How to declutter sentimental items
- Abby Rowan

- May 28, 2021
- 4 min read
We’re at week 8 of the #LYSdeclutterthon. Over the last 8 weeks, you have hopefully gone through every item in your home to consciously choose what you want to keep – instead of thinking about what you want to get rid of. You’ve hopefully honed the skill of choosing what you LOVE, made some space, or at least brought some organisation to everything that remained. So now, it’s time to address this emotion-laden category of sentimental items. Apart from wanting to enjoy them to their fullest, it is important to process your past. Done right, decluttering sentimental items, bringing loved items to forefront, and letting go of emotionally heavy reminders of the past, can be truly rewarding.
Vision
My vision for my sentimental items is to have quality, not quantity. Rather than have whole albums of photos (stored away and enjoyed rarely), I want to select my favourites and have them pride of place in my home (visible and enjoyed all the time). I want fewer ‘memory boxes’ and more moments where I spot beloved items of e.g the shelf each time I leave the bedroom. Lastly, I want it to be obvious to anyone who is in my home that is it mine as well as what is important to me.
Division
Gather all your sentimental items (or a sub-category if you have lots). You might have had some from other categories; a wedding dress is an obvious sentimental item from clothes category or you have mugs gifted from friends from the kitchen category – all these you might have postponed from that category until this category. Go get them now. Also, don’t neglect one of the most common locations for sentimental items; your parents’ house! They keep it because they think you want it and you let them keep it because you think they want it. In reality, if you went through it all you’d properly keep a couple of nostalgia-inducing items, rather than the whole box (or attic!) of arts and crafts that you fashioned as a toddler. This is your moment to free them of your sentimental items.

As always, divide between keep and discard.
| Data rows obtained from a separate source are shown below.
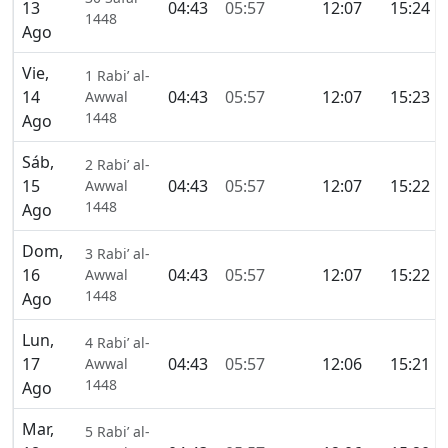
13
04:43
05:57
12:07
15:24
1448
Ago
Vie,
1 Rabi’ al-
14
04:43
05:57
12:07
15:23
Awwal
1448
Ago
Sáb,
2 Rabi’ al-
15
04:43
05:57
12:07
15:22
Awwal
1448
Ago
Dom,
3 Rabi’ al-
16
04:43
05:57
12:07
15:22
Awwal
1448
Ago
Lun,
4 Rabi’ al-
17
04:43
05:57
12:06
15:21
Awwal
1448
Ago
Mar,
5 Rabi’ al-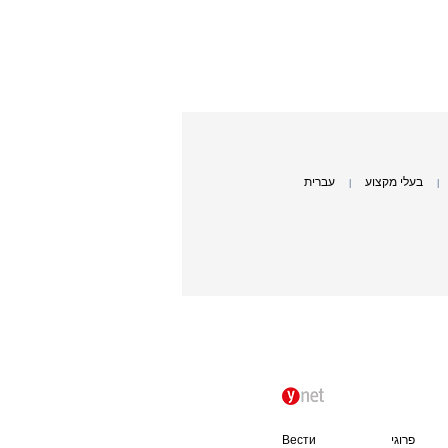
בעלי מקצוע
עברית
|
|
פרוגי
Вести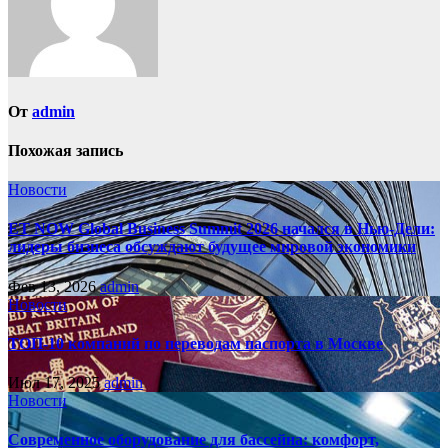
От
admin
Похожая запись
Новости
ET NOW Global Business Summit 2026 начался в Нью‑Дели:
лидеры бизнеса обсуждают будущее мировой экономики
Фев 13, 2026
admin
Новости
ТОП-10 компаний по переводам паспорта в Москве
Июл 17, 2025
admin
Новости
Современное оборудование для бассейна: комфорт,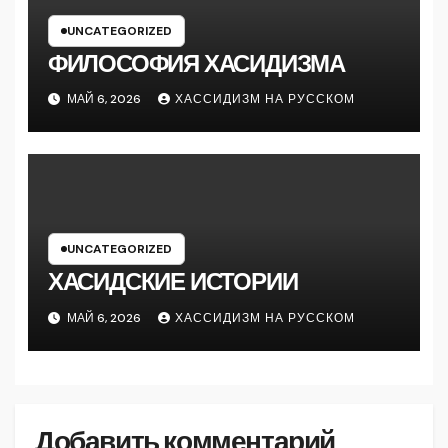
UNCATEGORIZED
ФИЛОСОФИЯ ХАСИДИЗМА
МАЙ 6, 2026
ХАССИДИЗМ НА РУССКОМ
UNCATEGORIZED
ХАСИДСКИЕ ИСТОРИИ
МАЙ 6, 2026
ХАССИДИЗМ НА РУССКОМ
Добавить комментарий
The main message here is BE STRONG. Marie Kondo says “it is not our memories but the person we have become because of those past experiences that we should treasure”. You don’t have to hold on to the past to maintain the person you are now. Allow yourself to be liberated from anything that doesn’t bring back the very best of memories. And when we say the very best of memories, it’s quality, not quantity. Take photos for example. If you have 100 photos of an event in an album you never look at, you’ll rarely enjoy them. Instead, select a photo or five that truly capture the whole feeling of that event or period of your life in pride of place. The other 95 photos might be nice, but you don’t need them all to have that memory. With the best photo(s) in a lovely frame, you’ll be able to enjoy the memory regularly! You can, of course, keep photo albums. But the point here is to go through and consciously choose which ones you need in order to have the memories you want and, with that selection, can you display them so that you can enjoy them even more than if they were in an album?
Gifts are often sentimental items and people feel tremendous guilt when letting them go. Just remember that the intention of the gift wasn’t for you to possess that item for all of eternity. They wanted to show you their appreciation for you and that happened in the giving, not in what was given. To all my friends and family that have something I gave them but want to let it go; permission granted! So this is your time to get rid of the hand bag you dislike, or the scarf that’s not your colour, or the vase that isn’t your style.
Position
Now that you (hopefully) have fewer - probably very special - sentimental items, you can display them with pride or store them more easily. Bookshelves are great for little ornaments. My bathroom is now the location for two of my favourite mugs that were sentimental but that I didn’t necessarily want to drink tea from, now used as handy make-up brush storage that I get to see every day! And of the photos you’re keeping – give yourself a deadline to put your favourites in those frames you’ve bought or on the memory card of your e-frame!
LOVE
Now that you’ve sorted all your items, you can truly love your space. This is the stage most people recognise the power of a whole home decluttering. They surprise themselves at the emotional baggage they were holding on to. They feel unburdened from the feelings and thoughts that items held with them. And the beautiful memories that help us enjoy our present are front and centre.